Onde é que o PAN foi buscar votos para voltar a eleger?

Mónica Freitas, a cabeça de lista do PAN na Madeira, arrecadou 3.046 votos, 2,3% no total da região autónoma. O suficiente para garantir um lugar na Assembleia Legislativa na Madeira e ser uma das opções de garantia de governabilidade para Miguel Albuquerque, que ficou a um mandato da maioria absoluta.

Foi no Funchal que o partido liderado por Inês Sousa Real teve mais eleitores a seu favor: 1.566 e 2,8% do total do sufrágio no munícipio mais populoso do arquipélago.

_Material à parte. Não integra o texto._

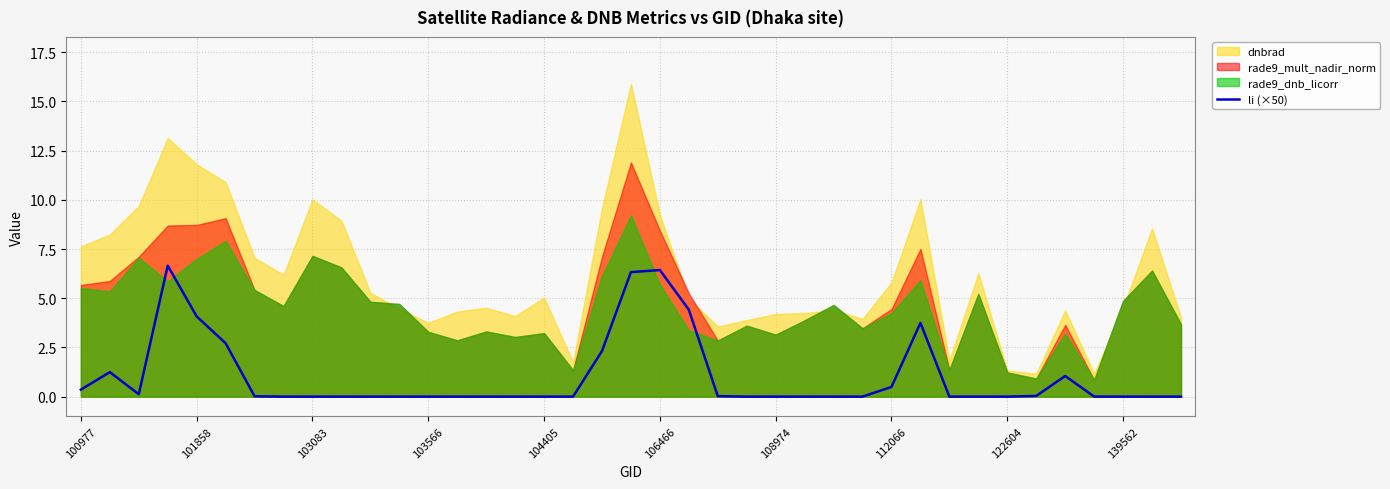

The li (×50) series shows 0.0 at 139562. True or false?

True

Subiu, 0,9% nas intenções de voto desde 2019. Em Santa Cruz garantiu 589 votos, o que equivale a 2,7% de quem se deslocou às urnas no concelho.

Também foi expressiva a votação no PAN em Câmara de Lobos, onde se registaram 353 votos (22%). O concelho com o pior resultado para o partido foi Ponta do Sol, com apenas 40 votos (0,8%).

Coligação perdeu votos no bastião do CDS

No concelho bastião do CDS — em que os democratas-cristãos têm a única câmara da região — a coligação encabeçada por Miguel Albuquerque conquistou a tão aguardada maioria absoluta (que nunca chegou), mas perdeu votos relativamente às últimas eleições regionais. Resultados apurados, a coligação conquistou 54,95% dos votos (2.227 votos), quando em 2019, os dois partidos que concorreram separados (PSD e CDS) tinham chegado aos 2.474.

No mesmo sentido, também o PS perdeu mais de 500 votos no concelho. E se Bloco de Esquerda e CDU crescem, mas muito pouco, o maior salto vai mesmo para o JPP, que passou de 53 para 335 votos. Por outro lado, o grande brinde dos eleitores de Santana foi para o Chega, que alcançou 240 votos (quando tinha tido 13 há quatro anos).

Feitas as contas, o CDS perdeu espaço em Santana e o Chega pode não só ter captado os eleitores que fugiram da coligação como parte do eleitorado do PS que, à partida, terá sido dividido pelos partidos à esquerda (em que só o JPP cresceu consideravelmente) e pelos descontentes que procuram o partido de André Ventura.